Larner seemed strangely split in the interview, which certainly isn't surprising. On the one hand, he seems to see Moore clearly enough, and to disagree with Moore's playing fast and loose with the facts. On the other hand (and perhaps my own bias is showing here), he seems so rabid about Bush that he thinks quoting any actual facts about him to be quite unnecessary. In this passage of Larner's, for example,
Moore gets the historical and political specifics wrong in many regards, but he is entirely right in his assessment of Bush's character. I really do see Bush as a creepy, conscienceless, arrogant, narcissistic, strutting little sociopath who believes he was appointed by god to the presidency...
Larner comes perilously close to the old "fake, but accurate" position here. He seems to be saying that Moore is right about Bush because--well, because Larner agrees with Moore that Bush is a creep, so it doesn't have to be proven, it's just self-evident. Very strange, this Bush Derangement Syndrome. Bush is many things, and there are certainly valid criticisms that can be made (and are made every day) about him. But surely Larner can do better than these over-the-top ad hominem attacks (although I'm also sure there are some commenters here who will hold the truth of Larner's remarks to be self-evident).
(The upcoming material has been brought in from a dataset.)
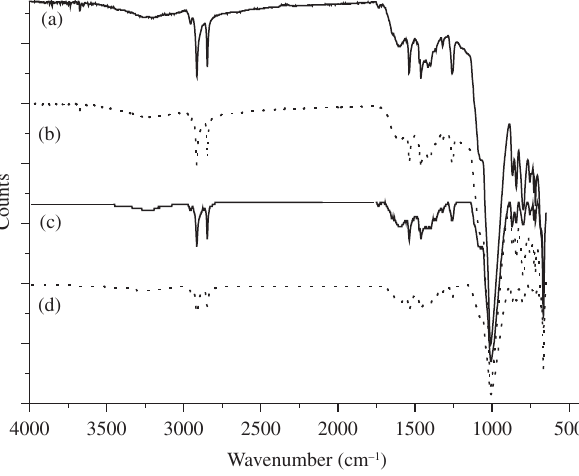
sonicated.160 Figure 3. Si (A) and Ce (B) peaks intensity in EDS spectra of single- or bi-layer coated AA 2024-T3 samples prior and after the adhesion test: curve (A) Al-Si; curve (B) Al-Si – sonicated; curve (C) Al-Ce-Si; curve (D) Al-Ce-Si – sonicated; curve (E) Al-Ce; curve (F) Al-Ce –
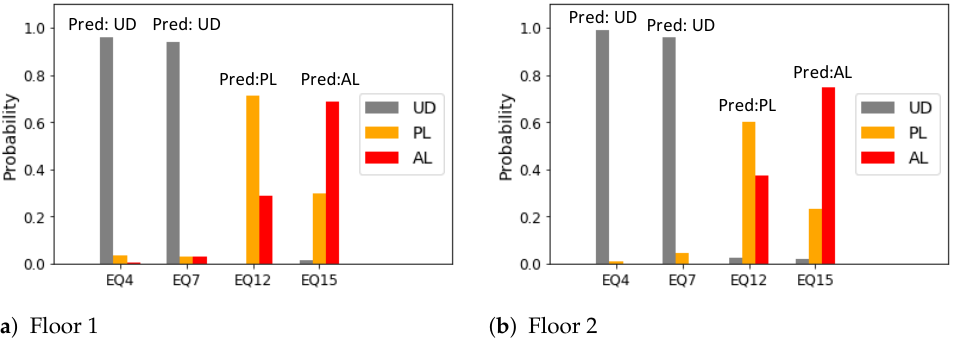
Figure 13. Damage pattern predictions of a single earthquake in test set using the ARI(7,1)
Larner also seems a bit sloppy about the words "liberal" and "leftist," sometimes seeming to distinguish them, and sometimes using them somewhat interchangeably. To me, they are two quite different species, although of course there is some crossover and overlap.
And then there's that "Bush stole the election" meme, stated, once again, without offering proof. Now, at the time of that election, I was still a total liberal Democrat, voted for Gore and didn't like Bush at all (not at all). I was very upset by the election's outcome--but I never for a moment saw Bush as stealing the election.
You can disagree with the Supreme Court's decision (which I did at the time), but you cannot deny that Bush went through the legal process. If the Democrats must criticize, why don't they just say the legal process failed? Or that they don't agree with the electoral college system, because it can have the effect of someone losing the popular vote but winning the election, as happened in 2000? (Although I noticed that it didn't seem many of them would have been the least bit perturbed had that very thing happened in 2004, with a far greater gap in the popular vote, as long as Kerry had won).
Certainly there are points one could fairly criticize in the 2000 election. But, "stole?" To use a word like that and not justify it is merely inflammatory rhetoric, exactly what Larner says he's against. The truth is that the 2000 election was a statistical dead heat, in Florida and as a whole, and I cannot understand this continual cry of "theft" from otherwise intelligent people. And, for what it's worth, I thought so even when I was a Democrat.